参考文献:A:Evans L, Rhodes A, Alhazzani W, et al. Surviving Sepsis Campaign 2021(培養は抗菌薬前に2セット、十分量).
迅速検査(尿・便・抗原・PCR)の使い所
尿中抗原:重症市中肺炎で肺炎球菌・レジオネラを迅速同定し、早期デエスカレーションに寄与。
呼吸器PCR:インフルエンザ/RSV/SARS-CoV-2等を検出し、抗菌薬短縮と隔離対策に有用。
便PCR/トキシン:重症・血性下痢やアウトブレイク疑いで多病原体PCR。C. difficileはトキシン+NAATアルゴリズムを推奨。
尿検査:ニトリット・白血球エステラーゼはスクリーニング。
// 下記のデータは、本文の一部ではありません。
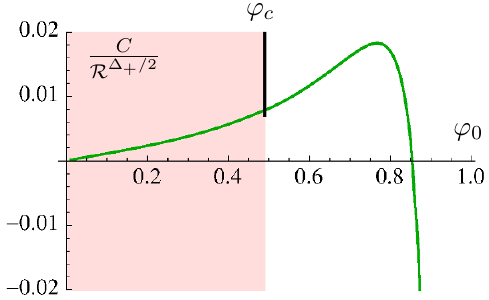
Figure 22. QFT on AdS d : C= R (cid:1) + = 2 vs. ’ 0 for the potential (5.1) with (cid:1) (cid:0) = 1 : 2. Flows with turning points in the rose-colored region exhibit a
閉塞徴候があればエコー/CTで早期に閉塞除去まで計画。
初期治療の実践(合併症に配慮)
体液管理:心不全・AS・CKD/HD患者での調整
初期は晶質液で迅速に蘇生しつつも、心不全・重症大動脈弁狭窄(AS)・CKD/HDでは過負荷のリスクが高いため、250–500 mL刻みで反応性(受動的下肢挙上、エコー、ストロークボリューム変化)を見て調整します。
原則:①平衡(バランス型)晶質液を優先、②反応が乏しければ輸液より昇圧を先行、③大量が必要ならアルブミン追加を検討、④ASやうっ血傾向では早期から肺うっ血・右心負荷の所見を並行評価。HD患者は初回のローディングは減らし過ぎないが、その後は浮腫・肺うっ血を避けつつ、必要に応じて腎代替療法で体液是正を図ります。
昇圧薬の立ち上げと併用(バソプレシン等の位置づけ)
第一選択はノルアドレナリン。MAPが65 mmHgに届かない/高用量を要する場合は、バソプレシン(例:0.03 U/分)追加でノルアドレナリン用量を節約します。反応不十分ならエピネフリン追加を検討。ドパミンは不整脈リスクから原則回避。慢性高血圧では個別にやや高めのMAPを検討するが、初期目標は65 mmHgを基本とします。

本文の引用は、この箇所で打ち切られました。